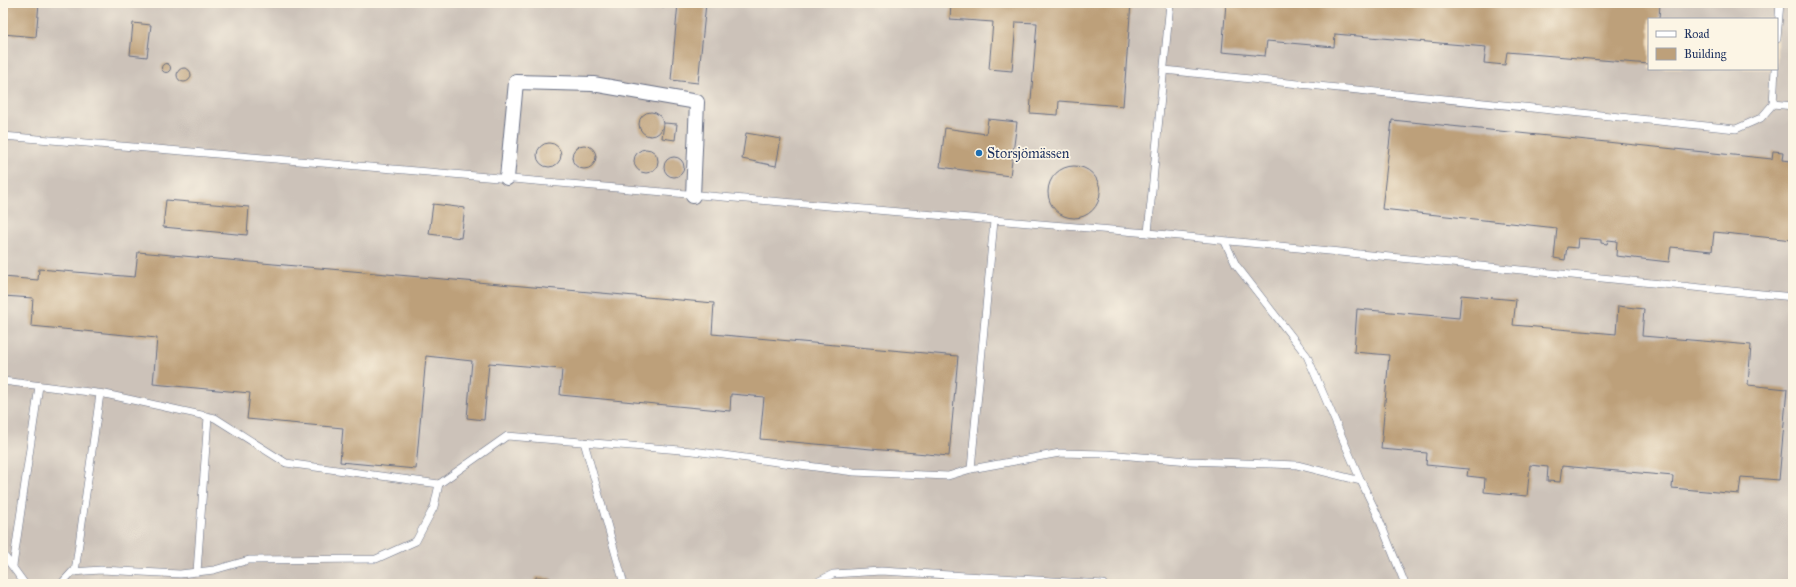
<svg xmlns="http://www.w3.org/2000/svg" width="1796" height="587" font-family="'IM FELL Great Primer',serif">
<style>
.industrial{fill:#ccc2b9;fill-rule:evenodd}
.building{fill:#bda07a}
.lines{fill:none;stroke-linecap:round;stroke-linejoin:round}
.lane-casing{stroke:#676e83;stroke-width:8}
.street-casing{stroke:#676e83;stroke-width:16}
.lane{stroke:#fff;stroke-width:7}
.street{stroke:#fff;stroke-width:14}
.poi-dot{fill:#1f6fb2;stroke:#fcf5e5;stroke-width:1.5}
.labels{text-anchor:middle;stroke-width:3.5;stroke-linejoin:round;paint-order:stroke}
.poi-label{font-size:14px;fill:#1b2f5e;stroke:#fcf5e5;text-anchor:start}
</style>
<rect width="100%" height="100%" fill="#fcf5e5"/>
<filter id="ink" filterUnits="userSpaceOnUse"><feTurbulence type="fractalNoise" baseFrequency=".025" numOctaves="2"/><feDisplacementMap in="SourceGraphic" scale="8" xChannelSelector="R" yChannelSelector="G"/><feConvolveMatrix kernelMatrix="1 2 1 2 8 2 1 2 1" color-interpolation-filters="sRGB"/></filter>
<filter id="wash" filterUnits="userSpaceOnUse"><feTurbulence type="fractalNoise" baseFrequency=".012" numOctaves="4" result="noise"/><feDisplacementMap in="SourceGraphic" scale="16" xChannelSelector="R" yChannelSelector="G"/><feGaussianBlur stdDeviation="0.9" result="paint"/><feColorMatrix in="noise" values="0 0 0 0 0 0 0 0 0 0 0 0 0 0 0 0 0 1.4 0 .05"/><feComposite in="paint" operator="in"/></filter>
<g filter="url(#wash)">
<rect width="100%" height="100%" fill="#f4e3c7"/>
<!-- industrial -->
<path class="industrial" d="M3,3H1793V584H3ZM1649,19H1777V69H1649Z"/>
<g id="blocks">
<!-- building -->
<g class="building">
<polygon points="3,3 39,3 36,37 3,34"/>
<polygon points="125,3 136,3 136,5"/>
<polygon points="651,3 665,3 664,7 651,5"/>
<polygon points="678,3 706,3 698,83 671,80"/>
<polygon points="951,3 1131,3 1123,106 1059,101 1058,115 1030,113 1037,23 1016,22 1012,71 989,69 993,22 950,19"/>
<polygon points="1226,3 1660,3 1659,19 1649,19 1649,64 1507,52 1505,65 1484,63 1486,47 1335,34 1334,47 1267,41 1265,56 1222,52"/>
<polygon points="133,23 151,25 147,57 130,55"/>
<circle cx="166" cy="68" r="4.5"/>
<circle cx="184" cy="75" r="7"/>
<circle cx="651" cy="124" r="12"/>
<polygon points="988,119 1017,122 1010,176 940,167 945,128 986,134"/>
<polygon points="1392,120 1772,159 1773,151 1783,152 1782,160 1791,161 1793,154 1793,240 1714,232 1712,251 1671,247 1669,262 1616,256 1617,241 1608,240 1607,244 1601,243 1601,240 1578,238 1577,248 1567,247 1565,260 1554,258 1557,228 1382,209"/>
<polygon points="664,123 677,124 675,140 662,138"/>
<polygon points="746,133 781,139 776,166 742,159"/>
<circle cx="549" cy="155" r="12"/>
<circle cx="584" cy="157" r="12"/>
<circle cx="646" cy="161" r="12"/>
<circle cx="674" cy="167" r="10"/>
<circle cx="1074" cy="192" r="26"/>
<polygon points="166,200 249,207 247,235 163,227"/>
<polygon points="433,204 465,208 461,238 429,234"/>
<polygon points="138,252 714,303 712,334 958,356 949,456 760,439 764,397 731,394 730,411 560,395 562,369 489,363 484,420 467,418 472,361 426,356 416,469 340,462 343,428 247,419 250,393 153,384 157,338 31,326 33,298 3,296 3,277 38,280 39,269 135,277"/>
<polygon points="1461,295 1516,300 1513,325 1616,334 1618,306 1644,309 1642,336 1751,345 1748,385 1787,389 1779,480 1741,477 1739,494 1672,488 1673,476 1562,466 1560,482 1547,481 1548,467 1530,465 1527,496 1484,492 1485,478 1467,476 1468,469 1426,465 1427,453 1381,449 1389,355 1354,352 1357,309 1459,318"/>
<polygon points="536,577 551,578 550,584 535,584"/>
<polygon points="585,580 606,583 606,584 585,584"/>
</g>
</g>
</g>
<g filter="url(#ink)">
<use href="#blocks" fill-opacity="0" stroke="#676e83" stroke-width="1"/>
<g class="lines">
<!-- lane casing -->
<g class="lane-casing">
<g id="lane">
<polyline points="1777,39 1780,3"/>
<polyline points="1164,70 1736,129 1761,118 1773,104 1775,69"/>
<polyline points="1773,104 1793,106"/>
<polyline points="3,136 1148,233 1793,297"/>
<polyline points="1148,233 1170,3"/>
<polyline points="1225,242 1236,265 1307,356 1361,481 1377,514 1405,584"/>
<polyline points="3,381 105,394 215,418 286,463 439,484 507,436 693,451 854,472 948,476 971,469 994,221"/>
<polyline points="584,442 624,584"/>
<polyline points="971,469 1060,453 1107,454 1189,461 1297,465 1361,481"/>
<polyline points="3,554 25,584"/>
<polyline points="13,566 39,386"/>
<polyline points="75,572 100,394"/>
<polyline points="197,572 208,417"/>
<polyline points="61,584 72,572 101,570 180,574 214,570 249,560 376,559 416,541 434,507 439,484"/>
<polyline points="813,584 833,574 881,571 1103,584"/>
</g>
</g>
<!-- street casing -->
<g class="street-casing">
<polyline id="street" points="507,178 516,82 593,84 697,102 693,196"/>
</g>
<!-- lane -->
<use href="#lane" class="lane"/>
<!-- street -->
<use href="#street" class="street"/>
</g>
</g>
<!-- markers -->
<circle class="poi-dot" cx="979" cy="153" r="4"/>
<g class="labels">
<!-- poi labels -->
<g class="poi-label">
<text x="987" y="158">Storsjömässen</text>
</g>
</g>
<!-- margin -->
<rect width="1796" height="587" fill="none" stroke="#fcf5e5" stroke-width="16"/>
<!-- legend -->
<rect x="1648" y="18" width="130" height="52" fill="#fcf5e5" stroke="#a2a6af"/>
<rect x="1656" y="31" width="20" height="6" fill="#ffffff" stroke="#a2a6af"/>
<text x="1684" y="38" font-size="12" fill="#1b2f5e">Road</text>
<rect x="1656" y="48" width="20" height="12" fill="#bda07a" stroke="#a2a6af"/>
<text x="1684" y="58" font-size="12" fill="#1b2f5e">Building</text>
</svg>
______
### WHAT YOU ARE ASKED TO DO:
Where a line of the material above holds the string "labels", copy that line.

### ANSWER SPACE:
.labels{text-anchor:middle;stroke-width:3.5;stroke-linejoin:round;paint-order:stroke}
<g class="labels">
<!-- poi labels -->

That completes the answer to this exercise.